Thursday, November 4, 2010

This fixation on story

Daniel Green, in his blog The Reading Experience 2.0, notices how discussion around the supposed impact of the e-book on the writing of fiction seems to take for granted a resulting diminution of interest in sentence level writing as opposed to 'story':

It's not very clear to me why the author of this article thinks that such a turn to "storytelling" has something to do with e-books or the internet. There's nothing in the electronically-delivered format that mitigates against "sentences" except to the extent that the e-medium abandons text and becomes entirely devoted to visual imagery--in which case it will have merely become a cousin to film and video. Perhaps the implication is that the "digital" environment is creating some new form of narrative partly in language and partly in. . .whatever it is that is supposedly replacing language, but if so no attempt is made to specify what this new form might be, nor why, even if such a beast is rising to be born, this would mean that fiction in sentences won't continue to be written. Frankly, the article as a whole seems just another manifestation of the paranoid projection casting the cybersphere as some kind of phantasm that is becoming increasingly common among erstwhile cultural gatekeepers who feel themselves endangered by it.

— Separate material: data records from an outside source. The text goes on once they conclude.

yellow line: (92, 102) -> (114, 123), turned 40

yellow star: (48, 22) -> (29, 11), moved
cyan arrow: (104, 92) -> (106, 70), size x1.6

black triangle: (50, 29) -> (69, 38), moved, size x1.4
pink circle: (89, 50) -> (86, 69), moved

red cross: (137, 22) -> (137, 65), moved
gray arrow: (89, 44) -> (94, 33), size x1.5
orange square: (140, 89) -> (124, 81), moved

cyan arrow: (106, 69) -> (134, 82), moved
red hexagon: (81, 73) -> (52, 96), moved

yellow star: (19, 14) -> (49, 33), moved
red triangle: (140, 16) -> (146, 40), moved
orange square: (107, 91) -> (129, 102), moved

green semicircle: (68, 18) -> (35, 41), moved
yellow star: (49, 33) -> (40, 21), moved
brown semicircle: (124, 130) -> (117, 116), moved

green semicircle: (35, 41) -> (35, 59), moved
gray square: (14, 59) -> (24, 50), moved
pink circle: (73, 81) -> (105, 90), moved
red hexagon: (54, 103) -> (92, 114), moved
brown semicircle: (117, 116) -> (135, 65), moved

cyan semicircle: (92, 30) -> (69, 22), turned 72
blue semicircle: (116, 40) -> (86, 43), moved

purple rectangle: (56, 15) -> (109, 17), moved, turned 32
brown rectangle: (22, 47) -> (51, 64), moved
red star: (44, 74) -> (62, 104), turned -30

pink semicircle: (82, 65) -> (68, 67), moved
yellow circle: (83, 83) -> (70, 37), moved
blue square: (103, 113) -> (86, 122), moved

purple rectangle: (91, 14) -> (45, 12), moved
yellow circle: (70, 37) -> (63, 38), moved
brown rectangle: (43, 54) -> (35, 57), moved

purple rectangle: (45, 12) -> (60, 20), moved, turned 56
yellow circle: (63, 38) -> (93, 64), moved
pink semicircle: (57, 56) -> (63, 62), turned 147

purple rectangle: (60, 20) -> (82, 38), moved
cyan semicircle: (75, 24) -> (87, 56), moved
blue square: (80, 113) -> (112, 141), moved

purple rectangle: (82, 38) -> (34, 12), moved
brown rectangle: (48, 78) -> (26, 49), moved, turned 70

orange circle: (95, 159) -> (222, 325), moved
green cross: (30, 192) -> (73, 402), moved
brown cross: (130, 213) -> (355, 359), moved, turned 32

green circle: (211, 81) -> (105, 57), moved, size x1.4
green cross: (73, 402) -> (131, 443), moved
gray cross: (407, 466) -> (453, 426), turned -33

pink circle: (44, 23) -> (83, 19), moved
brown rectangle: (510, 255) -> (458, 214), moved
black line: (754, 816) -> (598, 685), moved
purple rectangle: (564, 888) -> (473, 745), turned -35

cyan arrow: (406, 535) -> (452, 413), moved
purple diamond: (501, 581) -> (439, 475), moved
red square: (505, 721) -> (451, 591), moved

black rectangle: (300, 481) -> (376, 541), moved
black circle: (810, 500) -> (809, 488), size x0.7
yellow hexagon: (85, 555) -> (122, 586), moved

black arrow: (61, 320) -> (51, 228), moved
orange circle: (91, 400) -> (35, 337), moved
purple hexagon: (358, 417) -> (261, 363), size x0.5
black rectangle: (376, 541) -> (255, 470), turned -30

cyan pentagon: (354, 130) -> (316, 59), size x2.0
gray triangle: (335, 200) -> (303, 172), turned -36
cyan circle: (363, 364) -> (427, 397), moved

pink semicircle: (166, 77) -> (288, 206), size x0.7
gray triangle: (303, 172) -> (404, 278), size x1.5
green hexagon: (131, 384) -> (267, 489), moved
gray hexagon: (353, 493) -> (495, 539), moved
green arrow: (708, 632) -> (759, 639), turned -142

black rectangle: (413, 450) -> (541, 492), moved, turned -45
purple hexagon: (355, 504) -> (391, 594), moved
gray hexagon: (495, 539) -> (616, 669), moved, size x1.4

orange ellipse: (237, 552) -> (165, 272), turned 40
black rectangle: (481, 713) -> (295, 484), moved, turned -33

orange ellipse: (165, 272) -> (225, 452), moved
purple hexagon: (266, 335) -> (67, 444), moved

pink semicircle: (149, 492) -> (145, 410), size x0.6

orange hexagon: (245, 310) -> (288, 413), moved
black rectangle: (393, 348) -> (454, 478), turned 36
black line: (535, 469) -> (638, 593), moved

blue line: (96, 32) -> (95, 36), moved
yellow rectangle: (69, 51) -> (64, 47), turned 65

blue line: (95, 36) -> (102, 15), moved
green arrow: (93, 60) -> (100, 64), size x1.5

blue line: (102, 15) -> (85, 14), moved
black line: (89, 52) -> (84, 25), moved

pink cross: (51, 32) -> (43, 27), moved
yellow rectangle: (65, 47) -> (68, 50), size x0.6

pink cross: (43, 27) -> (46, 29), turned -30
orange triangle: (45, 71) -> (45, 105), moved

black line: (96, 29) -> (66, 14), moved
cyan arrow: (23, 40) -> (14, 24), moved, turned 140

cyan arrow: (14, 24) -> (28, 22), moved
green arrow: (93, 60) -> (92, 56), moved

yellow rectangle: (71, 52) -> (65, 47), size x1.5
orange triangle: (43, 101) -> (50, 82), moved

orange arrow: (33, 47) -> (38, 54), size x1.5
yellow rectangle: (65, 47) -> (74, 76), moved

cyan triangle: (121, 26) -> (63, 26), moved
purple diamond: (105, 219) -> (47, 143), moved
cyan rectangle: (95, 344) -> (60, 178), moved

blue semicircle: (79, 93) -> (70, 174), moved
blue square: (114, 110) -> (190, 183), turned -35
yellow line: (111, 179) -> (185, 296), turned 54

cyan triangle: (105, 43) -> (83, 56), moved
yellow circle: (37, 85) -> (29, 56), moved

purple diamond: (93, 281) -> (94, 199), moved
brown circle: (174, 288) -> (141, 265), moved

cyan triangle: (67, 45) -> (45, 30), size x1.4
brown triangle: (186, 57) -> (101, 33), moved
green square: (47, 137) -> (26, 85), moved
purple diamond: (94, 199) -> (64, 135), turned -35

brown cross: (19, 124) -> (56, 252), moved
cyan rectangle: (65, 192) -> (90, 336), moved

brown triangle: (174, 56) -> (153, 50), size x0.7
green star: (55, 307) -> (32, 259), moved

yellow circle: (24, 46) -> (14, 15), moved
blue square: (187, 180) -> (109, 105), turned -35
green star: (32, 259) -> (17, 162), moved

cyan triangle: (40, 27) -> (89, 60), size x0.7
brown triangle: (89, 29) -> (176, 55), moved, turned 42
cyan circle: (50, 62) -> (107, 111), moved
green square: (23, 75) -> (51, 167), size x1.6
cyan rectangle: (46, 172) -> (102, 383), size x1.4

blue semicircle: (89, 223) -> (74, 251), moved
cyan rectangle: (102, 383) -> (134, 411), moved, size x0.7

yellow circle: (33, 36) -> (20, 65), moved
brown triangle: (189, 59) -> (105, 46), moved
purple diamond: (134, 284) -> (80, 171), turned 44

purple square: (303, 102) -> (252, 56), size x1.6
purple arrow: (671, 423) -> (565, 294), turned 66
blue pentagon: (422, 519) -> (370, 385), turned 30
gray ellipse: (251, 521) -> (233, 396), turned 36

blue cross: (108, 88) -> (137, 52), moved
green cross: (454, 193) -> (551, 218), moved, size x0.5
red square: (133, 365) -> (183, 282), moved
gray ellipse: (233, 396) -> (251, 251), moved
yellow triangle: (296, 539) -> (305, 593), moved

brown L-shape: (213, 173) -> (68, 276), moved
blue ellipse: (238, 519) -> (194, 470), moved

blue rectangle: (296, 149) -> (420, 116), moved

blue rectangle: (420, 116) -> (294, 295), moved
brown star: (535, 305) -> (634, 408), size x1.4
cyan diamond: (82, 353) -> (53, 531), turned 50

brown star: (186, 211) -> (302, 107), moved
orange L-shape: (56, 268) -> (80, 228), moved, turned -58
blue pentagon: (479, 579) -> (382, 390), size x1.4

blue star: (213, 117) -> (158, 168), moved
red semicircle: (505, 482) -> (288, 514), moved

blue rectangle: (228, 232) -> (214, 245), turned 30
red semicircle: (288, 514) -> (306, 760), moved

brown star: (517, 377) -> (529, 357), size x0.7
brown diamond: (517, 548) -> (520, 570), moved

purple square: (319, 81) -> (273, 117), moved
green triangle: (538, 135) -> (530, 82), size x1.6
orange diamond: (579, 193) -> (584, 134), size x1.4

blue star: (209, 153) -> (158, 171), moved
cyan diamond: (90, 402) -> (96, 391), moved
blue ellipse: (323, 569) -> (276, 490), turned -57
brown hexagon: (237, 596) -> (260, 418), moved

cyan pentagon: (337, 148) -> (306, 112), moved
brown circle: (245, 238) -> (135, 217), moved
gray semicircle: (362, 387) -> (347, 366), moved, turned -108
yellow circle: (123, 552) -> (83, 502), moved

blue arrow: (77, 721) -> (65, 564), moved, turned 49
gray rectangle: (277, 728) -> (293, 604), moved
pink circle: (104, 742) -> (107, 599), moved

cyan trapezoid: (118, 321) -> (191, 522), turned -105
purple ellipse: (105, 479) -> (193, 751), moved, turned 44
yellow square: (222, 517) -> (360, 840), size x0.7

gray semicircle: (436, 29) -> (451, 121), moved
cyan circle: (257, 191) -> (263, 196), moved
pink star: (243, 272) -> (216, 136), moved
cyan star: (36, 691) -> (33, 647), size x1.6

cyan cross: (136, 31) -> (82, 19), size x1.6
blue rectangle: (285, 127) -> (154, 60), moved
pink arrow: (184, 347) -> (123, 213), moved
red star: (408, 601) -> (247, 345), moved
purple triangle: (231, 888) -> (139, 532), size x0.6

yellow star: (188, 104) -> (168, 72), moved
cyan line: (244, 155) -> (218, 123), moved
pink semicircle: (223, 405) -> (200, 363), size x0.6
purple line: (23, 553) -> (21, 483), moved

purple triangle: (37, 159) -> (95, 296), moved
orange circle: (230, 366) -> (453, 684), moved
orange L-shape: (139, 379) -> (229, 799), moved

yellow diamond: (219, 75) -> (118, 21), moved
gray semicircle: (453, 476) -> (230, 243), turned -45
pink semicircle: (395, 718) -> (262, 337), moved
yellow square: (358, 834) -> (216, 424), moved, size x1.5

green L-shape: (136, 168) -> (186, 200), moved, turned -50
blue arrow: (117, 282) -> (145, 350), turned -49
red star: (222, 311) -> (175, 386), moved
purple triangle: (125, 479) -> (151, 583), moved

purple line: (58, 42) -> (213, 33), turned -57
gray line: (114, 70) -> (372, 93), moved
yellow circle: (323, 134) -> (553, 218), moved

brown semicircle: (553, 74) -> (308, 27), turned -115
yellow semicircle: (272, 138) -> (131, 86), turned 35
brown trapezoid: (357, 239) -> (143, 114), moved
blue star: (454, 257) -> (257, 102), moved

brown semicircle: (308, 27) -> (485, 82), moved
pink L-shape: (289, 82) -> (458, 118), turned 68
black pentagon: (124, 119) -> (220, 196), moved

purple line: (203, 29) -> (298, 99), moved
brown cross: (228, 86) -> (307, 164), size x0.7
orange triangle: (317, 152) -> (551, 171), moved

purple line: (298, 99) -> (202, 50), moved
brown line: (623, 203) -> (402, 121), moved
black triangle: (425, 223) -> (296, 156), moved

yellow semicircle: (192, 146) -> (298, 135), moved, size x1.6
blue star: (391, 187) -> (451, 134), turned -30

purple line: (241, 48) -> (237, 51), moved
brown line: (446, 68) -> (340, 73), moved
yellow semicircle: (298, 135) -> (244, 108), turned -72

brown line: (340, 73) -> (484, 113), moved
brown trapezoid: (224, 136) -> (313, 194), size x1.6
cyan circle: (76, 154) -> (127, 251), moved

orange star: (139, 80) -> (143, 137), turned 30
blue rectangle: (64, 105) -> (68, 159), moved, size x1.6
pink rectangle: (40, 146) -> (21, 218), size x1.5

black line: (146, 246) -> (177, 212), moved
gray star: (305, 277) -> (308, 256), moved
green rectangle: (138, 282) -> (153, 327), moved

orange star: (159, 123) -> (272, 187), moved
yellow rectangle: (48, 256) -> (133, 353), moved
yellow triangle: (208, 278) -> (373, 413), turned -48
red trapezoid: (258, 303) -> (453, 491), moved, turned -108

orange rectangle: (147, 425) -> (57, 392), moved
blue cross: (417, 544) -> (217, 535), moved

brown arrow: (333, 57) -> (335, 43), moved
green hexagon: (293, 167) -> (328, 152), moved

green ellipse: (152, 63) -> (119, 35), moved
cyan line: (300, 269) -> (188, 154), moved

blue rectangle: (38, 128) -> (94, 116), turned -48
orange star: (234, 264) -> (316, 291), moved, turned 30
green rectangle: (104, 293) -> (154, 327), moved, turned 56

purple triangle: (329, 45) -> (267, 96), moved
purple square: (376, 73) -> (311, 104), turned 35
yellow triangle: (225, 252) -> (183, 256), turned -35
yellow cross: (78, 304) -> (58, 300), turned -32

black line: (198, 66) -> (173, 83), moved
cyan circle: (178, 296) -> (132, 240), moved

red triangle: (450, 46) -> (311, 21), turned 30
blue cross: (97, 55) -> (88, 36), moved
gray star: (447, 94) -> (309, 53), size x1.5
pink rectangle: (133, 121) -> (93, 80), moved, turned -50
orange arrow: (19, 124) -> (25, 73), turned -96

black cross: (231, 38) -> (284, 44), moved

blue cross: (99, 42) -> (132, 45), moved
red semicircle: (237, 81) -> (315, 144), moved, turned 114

He continues on to raise important issues about 'this fixation on story':

However, it does seem to me that fiction writers can be separated into those whose first loyalty is to sentences and those for whom that loyalty is to "story." When the latter look at the history of prose fiction, apparently what they see is a collection of narratives, a practice devoted to the crafting of narrative. Some of these narratives are more "traditional" than others, some emphasize external action while others explore subjective responses to events, but finally the work exists to present readers with a story.This fixation on story has only been reinforced by the dominance of film and television as popular sources of narrative. Rather than taking the expropriation of narrative by these visual arts as an opportunity to discover alternative strategies for creating literary art in prose, strategies that inherently require attention to "sentences," most "literary fiction" continues to compete with film and tv as suppliers of narrative.